TASK DESCRIPTION: Apart from any images, the entries are to be output exactly.

━━━ RECORDS PROVIDED ━━━

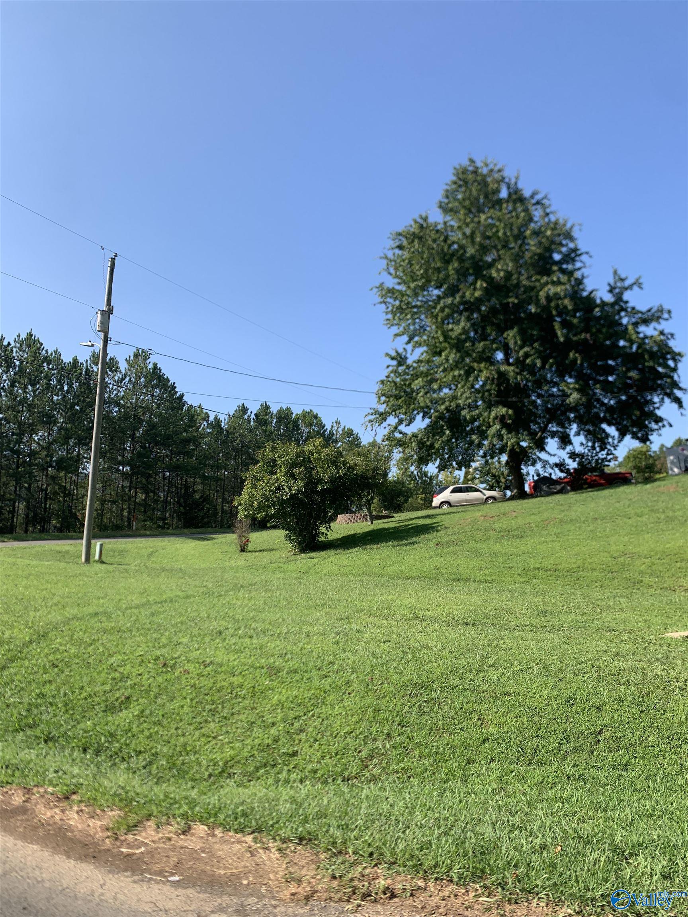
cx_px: 344
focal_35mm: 26
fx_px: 689
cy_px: 458
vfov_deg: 67.3
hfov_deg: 53.1
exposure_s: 1/1610
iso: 25
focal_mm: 4.25
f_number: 1.8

━━━

EXERCISE OUTPUT:
cx_px: 344
focal_35mm: 26
fx_px: 689
cy_px: 458
vfov_deg: 67.3
hfov_deg: 53.1
exposure_s: 1/1610
iso: 25
focal_mm: 4.25
f_number: 1.8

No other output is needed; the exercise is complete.